A medical oncologist often is the main health care provider for someone who has cancer. If you have been diagnosed with cancer, you may need drug therapy for treatment, or following surgery to kill any remaining cancer cells. This usually involves a combination of two or more drugs that enter the bloodstream and travel throughout the body. This means you will need to see a medical oncologist, which is a doctor who specializes in diagnosing and treating cancer using chemotherapy, hormonal therapy, biological therapy, targeted therapy and innovative immunotherapy options.

Your medical oncologist with will work a multidisciplinary team to come with up with a precise, targeted plan personalized for you, your specific type of cancer and your lifestyle needs. Our goal is to have everyone and everything we need in place so that we can provide you with the highest quality of care available, whatever your needs might be.

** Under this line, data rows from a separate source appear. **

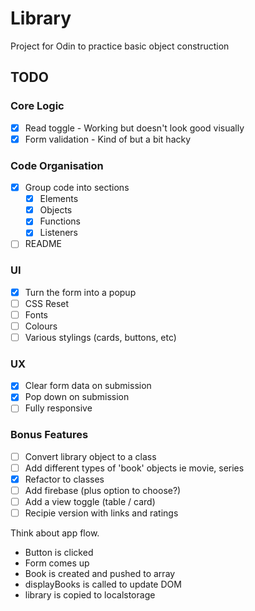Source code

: # Library

Project for Odin to practice basic object construction

## TODO

### Core Logic

- [x] Read toggle - Working but doesn't look good visually
- [x] Form validation - Kind of but a bit hacky

### Code Organisation

- [x] Group code into sections
  - [x] Elements
  - [x] Objects
  - [x] Functions
  - [x] Listeners
- [ ] README

### UI
- [x] Turn the form into a popup
- [ ] CSS Reset
- [ ] Fonts
- [ ] Colours
- [ ] Various stylings (cards, buttons, etc)

### UX
- [x] Clear form data on submission
- [x] Pop down on submission
- [ ] Fully responsive

### Bonus Features

- [ ] Convert library object to a class
- [ ] Add different types of 'book' objects ie movie, series
- [x] Refactor to classes
- [ ] Add firebase (plus option to choose?)
- [ ] Add a view toggle (table / card)
- [ ] Recipie version with links and ratings

Think about app flow.
* Button is clicked
* Form comes up
* Book is created and pushed to array
* displayBooks is called to update DOM
* library is copied to localstorage
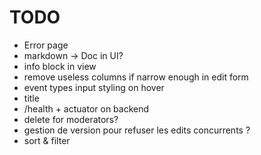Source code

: # TODO

- Error page
- markdown -> Doc in UI?
- info block in view
- remove useless columns if narrow enough in edit form
- event types input styling on hover
- title
- /health + actuator on backend
- delete for moderators?
- gestion de version pour refuser les edits concurrents ?
- sort & filter

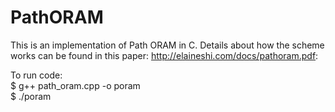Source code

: # PathORAM
This is an implementation of Path ORAM in C. Details about how the scheme works can be found in this paper: http://elaineshi.com/docs/pathoram.pdf:  

To run code: 
<br/>$ g++ path_oram.cpp -o poram
<br/>$ ./poram
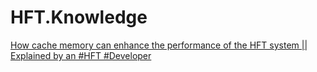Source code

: # HFT.Knowledge
[How cache memory can enhance the performance of the HFT system || Explained by an #HFT #Developer](https://youtu.be/aUhdnJv7e44)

Each clinic reflects the combined strength of groundbreaking research, leading-edge technology, accomplished specialists and exceptional collaborative care.

In addition, collaboration with clinical researchers and basic science researchers at the Brown Cancer Center provides the optimal setting for rapidly bringing new treatments to our patients. Our approach to medical oncology is deeply rooted in the Brown Cancer Center’s translational research findings, which focus on highly targeted therapies that dramatically reduce toxicity and harmful side effects.

Our patients are often among the first to benefit from new treatments through our robust clinical trial program. We were early adopters of immunotherapy and we were the top center in the world to test the combination of agents that prime the immune system (oncolytic viruses) and agents that expand the immune system (immune checkpoint inhibitors). Both of these two classes of immunotherapies are now approved by the Food and Drug Administration and have resulted in a more than ten-fold increase in the three-year survival of metastatic melanoma patients (from only 5 percent survival to 70 percent survival after three years). This same research has been found to reduce deaths for more than a dozen other types of cancer.